- _What is being asked_
Within the records that follow, determine how many lines include the word "løsning". State the number and nothing further.

(Collected data)
----------------------------------------

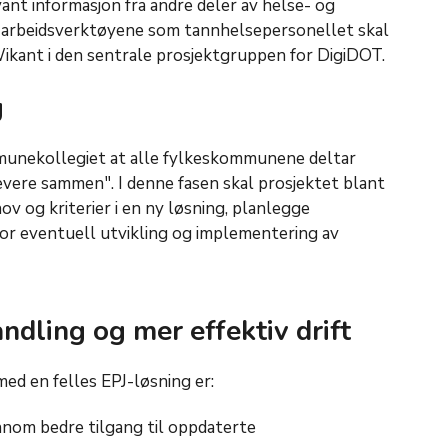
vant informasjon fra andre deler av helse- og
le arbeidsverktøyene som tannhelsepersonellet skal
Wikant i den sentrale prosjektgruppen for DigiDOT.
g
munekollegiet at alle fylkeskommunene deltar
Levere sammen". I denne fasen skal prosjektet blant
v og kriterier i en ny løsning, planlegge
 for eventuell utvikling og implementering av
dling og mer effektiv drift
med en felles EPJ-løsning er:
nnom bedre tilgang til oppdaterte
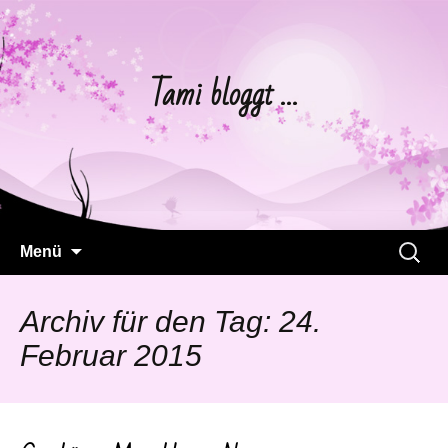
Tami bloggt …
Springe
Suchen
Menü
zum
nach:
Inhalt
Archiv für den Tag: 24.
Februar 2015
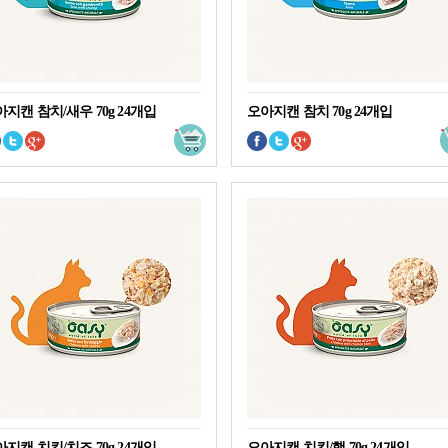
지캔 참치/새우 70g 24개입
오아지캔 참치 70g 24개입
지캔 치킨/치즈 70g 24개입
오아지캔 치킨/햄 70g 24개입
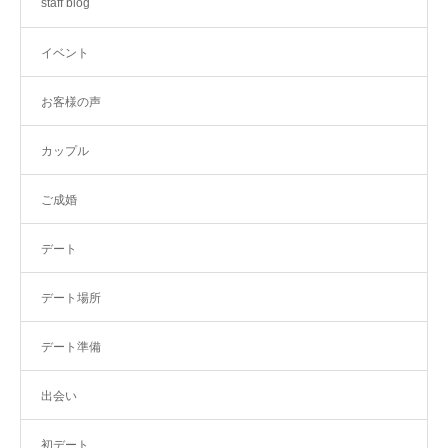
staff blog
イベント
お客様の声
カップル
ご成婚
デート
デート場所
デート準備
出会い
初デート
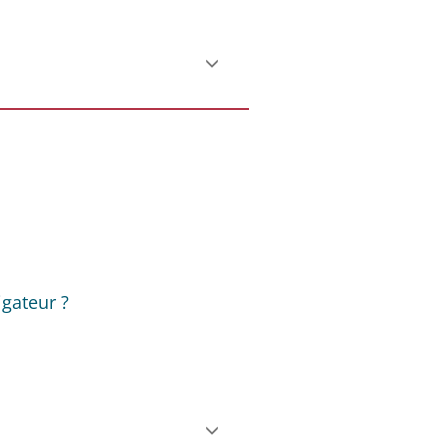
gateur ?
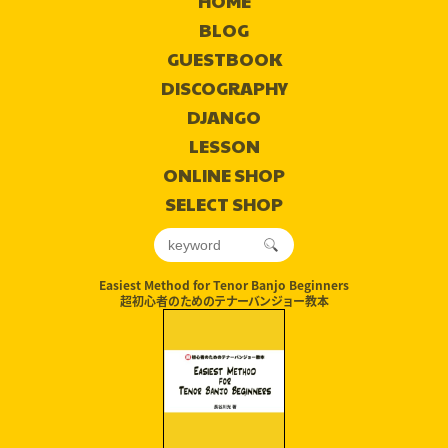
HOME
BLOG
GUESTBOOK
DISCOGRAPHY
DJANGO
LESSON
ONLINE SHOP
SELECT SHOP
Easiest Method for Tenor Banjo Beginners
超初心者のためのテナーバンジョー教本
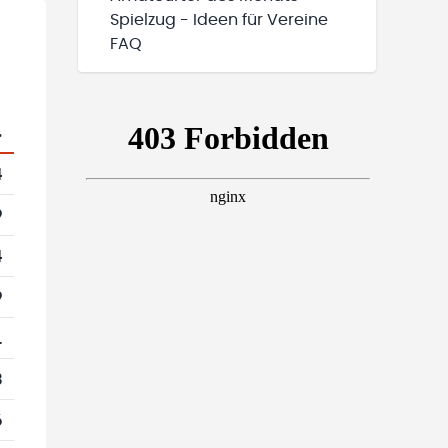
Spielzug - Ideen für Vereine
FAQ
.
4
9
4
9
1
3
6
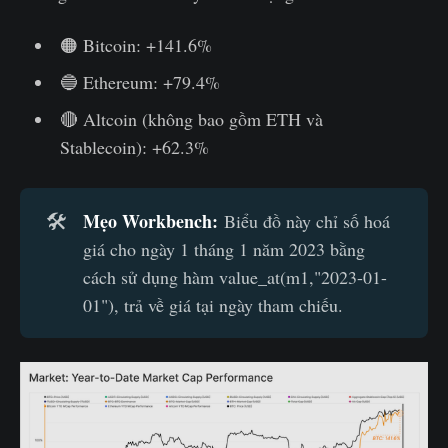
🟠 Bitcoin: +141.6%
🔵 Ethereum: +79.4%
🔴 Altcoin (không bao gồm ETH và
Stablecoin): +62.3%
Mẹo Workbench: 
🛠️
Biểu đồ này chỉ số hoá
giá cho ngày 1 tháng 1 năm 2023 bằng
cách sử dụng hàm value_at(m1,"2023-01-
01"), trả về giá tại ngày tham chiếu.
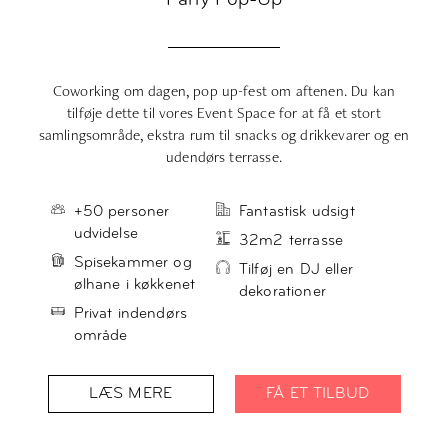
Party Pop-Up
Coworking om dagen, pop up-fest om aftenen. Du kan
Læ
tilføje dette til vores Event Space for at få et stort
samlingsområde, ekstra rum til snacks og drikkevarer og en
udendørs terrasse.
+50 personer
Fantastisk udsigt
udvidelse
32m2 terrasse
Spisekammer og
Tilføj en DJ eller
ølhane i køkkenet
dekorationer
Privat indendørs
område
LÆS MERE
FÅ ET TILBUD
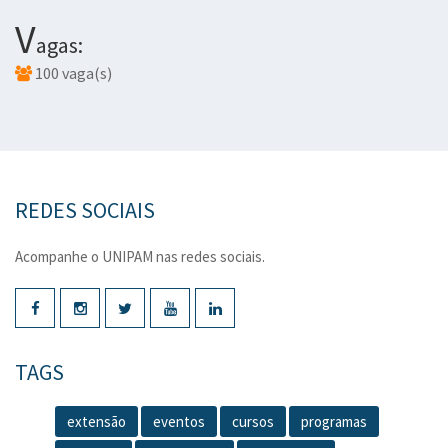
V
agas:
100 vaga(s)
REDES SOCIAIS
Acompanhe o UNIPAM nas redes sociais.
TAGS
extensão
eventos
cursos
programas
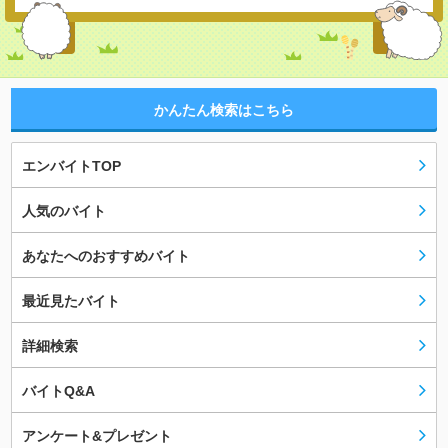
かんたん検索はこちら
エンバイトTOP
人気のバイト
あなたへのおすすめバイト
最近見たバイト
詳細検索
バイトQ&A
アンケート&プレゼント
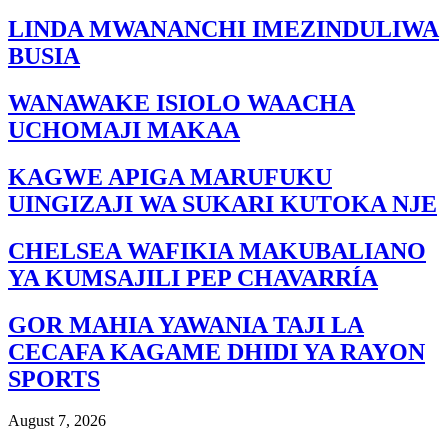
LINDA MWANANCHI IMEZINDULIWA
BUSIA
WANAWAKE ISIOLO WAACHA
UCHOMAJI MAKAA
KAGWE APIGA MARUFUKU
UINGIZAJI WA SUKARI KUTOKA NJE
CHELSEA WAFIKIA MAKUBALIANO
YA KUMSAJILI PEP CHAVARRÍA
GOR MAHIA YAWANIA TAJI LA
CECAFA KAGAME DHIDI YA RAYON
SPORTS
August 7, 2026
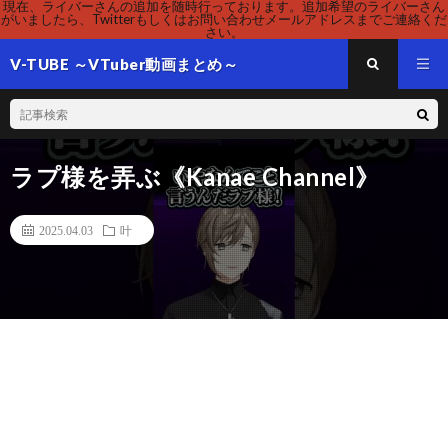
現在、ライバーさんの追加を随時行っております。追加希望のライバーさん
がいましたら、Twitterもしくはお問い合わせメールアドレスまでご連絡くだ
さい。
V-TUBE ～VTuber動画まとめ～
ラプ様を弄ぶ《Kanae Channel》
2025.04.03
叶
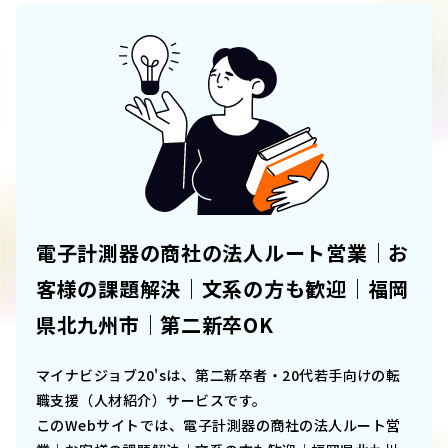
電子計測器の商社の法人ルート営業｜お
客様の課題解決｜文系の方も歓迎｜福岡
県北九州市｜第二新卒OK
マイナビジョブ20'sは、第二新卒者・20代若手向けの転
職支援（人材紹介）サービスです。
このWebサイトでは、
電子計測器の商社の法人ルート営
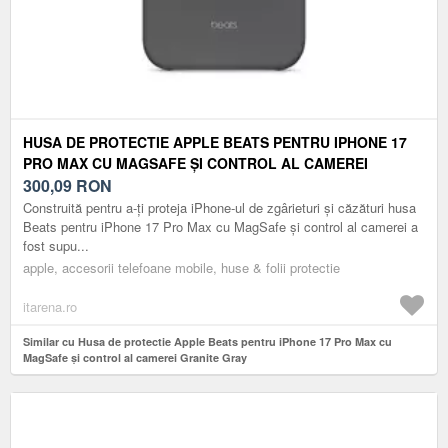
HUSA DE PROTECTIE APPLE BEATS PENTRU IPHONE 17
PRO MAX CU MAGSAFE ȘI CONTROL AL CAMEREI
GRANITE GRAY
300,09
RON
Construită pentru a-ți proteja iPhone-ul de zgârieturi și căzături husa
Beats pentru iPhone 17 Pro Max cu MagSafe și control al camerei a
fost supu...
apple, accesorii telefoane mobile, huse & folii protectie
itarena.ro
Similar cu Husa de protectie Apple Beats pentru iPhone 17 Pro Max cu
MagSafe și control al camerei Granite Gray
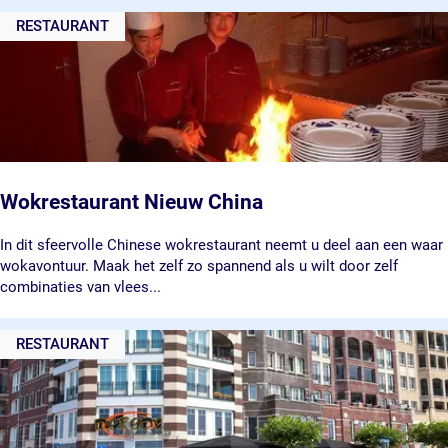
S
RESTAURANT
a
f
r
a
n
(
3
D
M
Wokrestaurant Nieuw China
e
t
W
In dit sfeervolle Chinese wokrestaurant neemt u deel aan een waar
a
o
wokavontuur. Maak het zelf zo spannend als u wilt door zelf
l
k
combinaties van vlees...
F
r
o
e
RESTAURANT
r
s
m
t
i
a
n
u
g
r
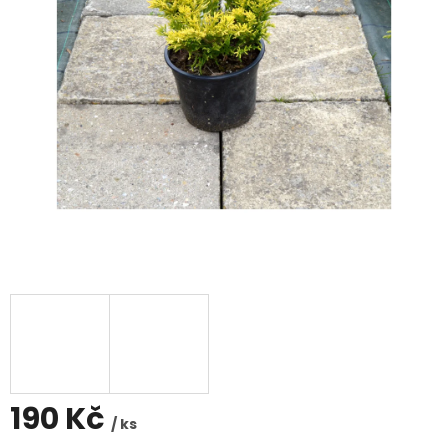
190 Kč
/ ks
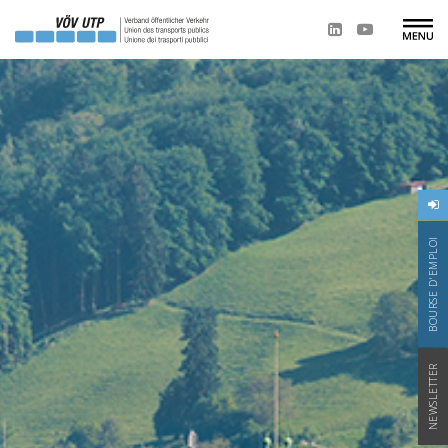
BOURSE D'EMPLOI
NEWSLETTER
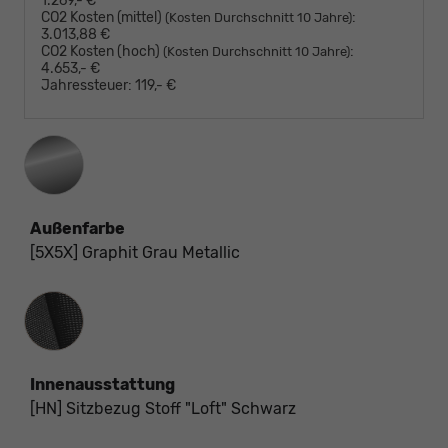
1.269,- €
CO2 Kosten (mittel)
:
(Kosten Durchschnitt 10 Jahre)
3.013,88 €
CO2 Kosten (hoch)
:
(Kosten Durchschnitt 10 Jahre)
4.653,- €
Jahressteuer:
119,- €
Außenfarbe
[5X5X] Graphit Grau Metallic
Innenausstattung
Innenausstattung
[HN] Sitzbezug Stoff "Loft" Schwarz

----------------------------------------

- _Written response_
2